Ofqual rightly state in the consultation document (pg 29) that “the usual assurances of comparability between years, between individual students, between schools and colleges and between exam boards will not be possible”. It is important to recognise this issue, meaning that grades from 2021 should not be compared directly with those from 2020 and neither should be compared with those from 2019 and earlier. The grade inflation that arose in 2020 due to the eventual method used to assign grades is unlikely to have reflected a genuine improvement in performance at whole cohort level of the magnitude seen in the outcomes. It is difficult to anticipate what the eventual distribution of grades will look like in 2021, but I agree that Ofqual are sensible not to attempt to apply statistical moderation at cohort level in an attempt to align outcomes with previous years: this would perhaps provide some perception of comparability but, ultimately, would be unlikely to achieve it. This is problematic from a validity perspective though, given that validity is concerned with how reported outcomes (i.e. grades) can be interpreted. It is important that stakeholders using qualifications to inform decisions (further and higher education sectors and future employers) understand this caveat, but I am concerned, as is generally the case with statistical caveats, that this understanding will be lost and direct comparisons will continue to be made across different cohorts. Provision of performance descriptors and extensive guidance and training on how teachers should use them, as well as externally provided assessments, would help to maximise comparability of standards across schools and across year groups as far as possible.

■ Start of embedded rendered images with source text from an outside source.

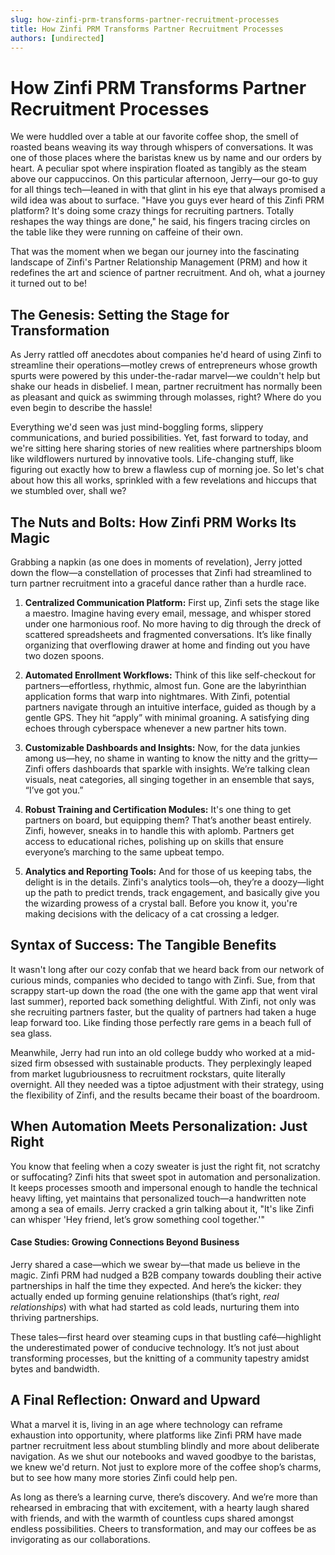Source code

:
 ```yaml
---
slug: how-zinfi-prm-transforms-partner-recruitment-processes
title: How Zinfi PRM Transforms Partner Recruitment Processes
authors: [undirected]
---
```



# How Zinfi PRM Transforms Partner Recruitment Processes

We were huddled over a table at our favorite coffee shop, the smell of roasted beans weaving its way through whispers of conversations. It was one of those places where the baristas knew us by name and our orders by heart. A peculiar spot where inspiration floated as tangibly as the steam above our cappuccinos. On this particular afternoon, Jerry—our go-to guy for all things tech—leaned in with that glint in his eye that always promised a wild idea was about to surface. "Have you guys ever heard of this Zinfi PRM platform? It's doing some crazy things for recruiting partners. Totally reshapes the way things are done," he said, his fingers tracing circles on the table like they were running on caffeine of their own.

That was the moment when we began our journey into the fascinating landscape of Zinfi's Partner Relationship Management (PRM) and how it redefines the art and science of partner recruitment. And oh, what a journey it turned out to be!

## The Genesis: Setting the Stage for Transformation

As Jerry rattled off anecdotes about companies he'd heard of using Zinfi to streamline their operations—motley crews of entrepreneurs whose growth spurts were powered by this under-the-radar marvel—we couldn't help but shake our heads in disbelief. I mean, partner recruitment has normally been as pleasant and quick as swimming through molasses, right? Where do you even begin to describe the hassle!

Everything we'd seen was just mind-boggling forms, slippery communications, and buried possibilities. Yet, fast forward to today, and we're sitting here sharing stories of new realities where partnerships bloom like wildflowers nurtured by innovative tools. Life-changing stuff, like figuring out exactly how to brew a flawless cup of morning joe. So let's chat about how this all works, sprinkled with a few revelations and hiccups that we stumbled over, shall we?

## The Nuts and Bolts: How Zinfi PRM Works Its Magic

Grabbing a napkin (as one does in moments of revelation), Jerry jotted down the flow—a constellation of processes that Zinfi had streamlined to turn partner recruitment into a graceful dance rather than a hurdle race.

1. **Centralized Communication Platform:** First up, Zinfi sets the stage like a maestro. Imagine having every email, message, and whisper stored under one harmonious roof. No more having to dig through the dreck of scattered spreadsheets and fragmented conversations. It’s like finally organizing that overflowing drawer at home and finding out you have two dozen spoons.

2. **Automated Enrollment Workflows:** Think of this like self-checkout for partners—effortless, rhythmic, almost fun. Gone are the labyrinthian application forms that warp into nightmares. With Zinfi, potential partners navigate through an intuitive interface, guided as though by a gentle GPS. They hit “apply” with minimal groaning. A satisfying ding echoes through cyberspace whenever a new partner hits town.

3. **Customizable Dashboards and Insights:** Now, for the data junkies among us—hey, no shame in wanting to know the nitty and the gritty—Zinfi offers dashboards that sparkle with insights. We’re talking clean visuals, neat categories, all singing together in an ensemble that says, “I’ve got you.” 

4. **Robust Training and Certification Modules:** It's one thing to get partners on board, but equipping them? That’s another beast entirely. Zinfi, however, sneaks in to handle this with aplomb. Partners get access to educational riches, polishing up on skills that ensure everyone’s marching to the same upbeat tempo.

5. **Analytics and Reporting Tools:** And for those of us keeping tabs, the delight is in the details. Zinfi's analytics tools—oh, they’re a doozy—light up the path to predict trends, track engagement, and basically give you the wizarding prowess of a crystal ball. Before you know it, you're making decisions with the delicacy of a cat crossing a ledger.

## Syntax of Success: The Tangible Benefits

It wasn't long after our cozy confab that we heard back from our network of curious minds, companies who decided to tango with Zinfi. Sue, from that scrappy start-up down the road (the one with the game app that went viral last summer), reported back something delightful. With Zinfi, not only was she recruiting partners faster, but the quality of partners had taken a huge leap forward too. Like finding those perfectly rare gems in a beach full of sea glass.

Meanwhile, Jerry had run into an old college buddy who worked at a mid-sized firm obsessed with sustainable products. They perplexingly leaped from market lugubriousness to recruitment rockstars, quite literally overnight. All they needed was a tiptoe adjustment with their strategy, using the flexibility of Zinfi, and the results became their boast of the boardroom.

## When Automation Meets Personalization: Just Right

You know that feeling when a cozy sweater is just the right fit, not scratchy or suffocating? Zinfi hits that sweet spot in automation and personalization. It keeps processes smooth and impersonal enough to handle the technical heavy lifting, yet maintains that personalized touch—a handwritten note among a sea of emails. Jerry cracked a grin talking about it, "It's like Zinfi can whisper 'Hey friend, let’s grow something cool together.'"

#### Case Studies: Growing Connections Beyond Business

Jerry shared a case—which we swear by—that made us believe in the magic. Zinfi PRM had nudged a B2B company towards doubling their active partnerships in half the time they expected. And here’s the kicker: they actually ended up forming genuine relationships (that’s right, *real relationships*) with what had started as cold leads, nurturing them into thriving partnerships.

These tales—first heard over steaming cups in that bustling café—highlight the underestimated power of conducive technology. It’s not just about transforming processes, but the knitting of a community tapestry amidst bytes and bandwidth.

## A Final Reflection: Onward and Upward

What a marvel it is, living in an age where technology can reframe exhaustion into opportunity, where platforms like Zinfi PRM have made partner recruitment less about stumbling blindly and more about deliberate navigation. As we shut our notebooks and waved goodbye to the baristas, we knew we'd return. Not just to explore more of the coffee shop’s charms, but to see how many more stories Zinfi could help pen.

As long as there’s a learning curve, there’s discovery. And we’re more than rehearsed in embracing that with excitement, with a hearty laugh shared with friends, and with the warmth of countless cups shared amongst endless possibilities. Cheers to transformation, and may our coffees be as invigorating as our collaborations.
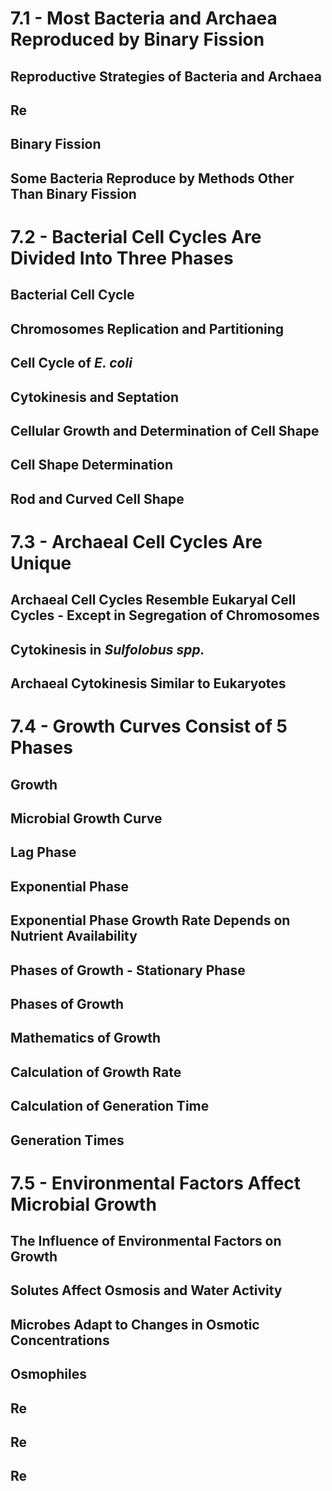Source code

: # 7.1 - Most Bacteria and Archaea Reproduced by Binary Fission


## Reproductive Strategies of Bacteria and Archaea
## Re
## Binary Fission
## Some Bacteria Reproduce by Methods Other Than Binary Fission

# 7.2 - Bacterial Cell Cycles Are Divided Into Three Phases

## Bacterial Cell Cycle
## Chromosomes Replication and Partitioning

## Cell Cycle of _E. coli_
## Cytokinesis and Septation
## Cellular Growth and Determination of Cell Shape

## Cell Shape Determination
## Rod and Curved Cell Shape

# 7.3 - Archaeal Cell Cycles Are Unique
## Archaeal Cell Cycles Resemble Eukaryal Cell Cycles - Except in Segregation of Chromosomes

## Cytokinesis in _Sulfolobus spp._
## Archaeal Cytokinesis Similar to Eukaryotes

# 7.4 - Growth Curves Consist of 5 Phases
## Growth

## Microbial Growth Curve

## Lag Phase
## Exponential Phase
## Exponential Phase Growth Rate Depends on Nutrient Availability

## Phases of Growth - Stationary Phase

## Phases of Growth
## Mathematics of Growth

## Calculation of Growth Rate

## Calculation of Generation Time

## Generation Times

# 7.5 - Environmental Factors Affect Microbial Growth

## The Influence of Environmental Factors on Growth

## Solutes Affect Osmosis and Water Activity

## Microbes Adapt to Changes in Osmotic Concentrations

## Osmophiles

## Re

## Re

## Re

But does that make it ‘fair’
Whilst in this blog I have focused on the quality of assessment itself, we mustn’t, of course, lose sight of the impact of lost learning and uncertainty on the students who were due to take examinations this year. Assessment, however ‘good’ it is, cannot undo the social injustice arising from the fact that different people will have been affected to different degrees by circumstances outside of their control during the course of the pandemic. It would be impossible for grades to be adjusted somehow to take account of this fairly across the whole cohort of students with such a vast array of experiences. This remains the biggest challenge to be addressed, and one which stakeholders selecting students for the next stage in their education or employment careers must be mindful of.